Medicijnen in laatste levensfase wel of niet: een leidraad

Tegen het levenseinde hoort het voorschrijven van medicijnen eerst en vooral gericht te zijn op palliatieve zorgdoelen. Ziektebestrijding moet geleidelijk plaats maken voor het verlichten van symptomen en het bieden van comfort. Toch is polyfarmacie (gebruik van vijf of meer geneesmiddelen) in de laatste levensmaanden van oudere patiënten geen zeldzaamheid. Niet alleen als gevolg van de populariteit van pijnstillers en andere symptoom onderdrukkende middelen, maar ook doordat medicatie die bedoeld is om chronische aandoeningen te voorkomen wordt voortgezet.

Alle reden om het voorschrijfbeleid in de laatste levensfase te rationaliseren. Geneesmiddelen worden doorgaans als potentieel ongeschikt beschouwd als de kans op schadelijke effecten groter is dan het verwachte nut, of als er een veiliger, beter verdragen of effectiever middel bestaat. De afgelopen twee decennia zijn verschillende tools gepresenteerd om artsen te helpen potentieel schadelijke geneesmiddelen te identificeren. Die tools zijn echter niet ontwikkeld in de context van levenseindezorg. Medicijnen die vanwege hun bijwerkingen als potentieel schadelijk worden beschouwd kunnen aangewezen zijn om in de laatste levensweken symptomen te verlichten. Omgekeerd kunnen medicijnen die geschikt zijn voor ouderen in het algemeen tegen het levenseinde van weinig nut zijn en een verhoogd risico van schadelijke bijwerkingen meebrengen.

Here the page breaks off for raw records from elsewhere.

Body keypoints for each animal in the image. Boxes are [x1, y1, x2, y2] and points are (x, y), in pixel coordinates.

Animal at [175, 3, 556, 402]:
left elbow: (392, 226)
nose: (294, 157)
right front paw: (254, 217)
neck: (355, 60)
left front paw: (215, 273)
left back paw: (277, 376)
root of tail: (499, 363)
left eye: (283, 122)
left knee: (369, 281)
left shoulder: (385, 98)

Er is de laatste tijd binnen de geriatrie veel aandacht voor het afbouwen/stoppen van medicatie. Hard bewijs van voor- of nadelen van het onderbreken van medicatie bij ouderen met een beperkte levensverwachting is echter beperkt. Ouderen met een voortgeschreden ziekte en meerdere chronische aandoeningen zijn doorgaans uitgesloten van klinische studies.

Blijft de behoefte aan een leidraad voor medicatie in de laatste levensfase. Daarin kan, bij gebrek aan robuust wetenschappelijk bewijs, worden voorzien door de ervaring van experts, is de idee achter een recente Europese studie. Veertig specialisten, geriaters, klinisch farmacologen en palliatief specialisten, werd gevraagd medicijnen voor 75-plussers met een levensverwachting van minder dan drie maanden te kwalificeren: vaak geschikt, kwestieus of vaak ongeschikt.

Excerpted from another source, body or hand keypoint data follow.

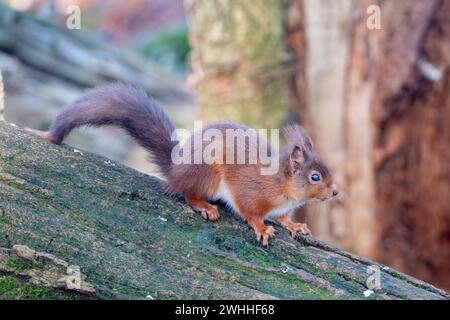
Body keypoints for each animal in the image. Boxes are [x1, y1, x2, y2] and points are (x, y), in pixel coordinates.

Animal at [29, 82, 340, 245]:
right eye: (315, 177)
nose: (336, 192)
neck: (282, 184)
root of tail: (176, 168)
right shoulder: (251, 192)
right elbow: (250, 212)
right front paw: (262, 229)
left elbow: (285, 217)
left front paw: (295, 226)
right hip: (207, 176)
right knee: (186, 193)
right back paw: (204, 206)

Besloten werd dat van consensus sprake was als driekwart van de experts tot een zelfde oordeel kwam. De onderzoekers maakten onderscheid tussen het voortzetten van bestaande medicatie in de laatste drie levensmaanden en het introduceren van een nieuw medicijn.

Gaat het om voortzetting van medicatie, dan werden veertien medicijnklassen door het panel als ‘vaak geschikt’ beoordeeld, 28 als ‘kwestieus’ en tien als ‘vaak ongeschikt’. Gaat het om nieuwe medicatie, dan luidde het oordeel over tien medicijnklassen ‘vaak geschikt’, over 23 ‘kwestieus’ en over 23 ‘vaak ongeschikt’.

Over enkele veel voorgeschreven geneesmiddelen werd geen overeenstemming bereikt.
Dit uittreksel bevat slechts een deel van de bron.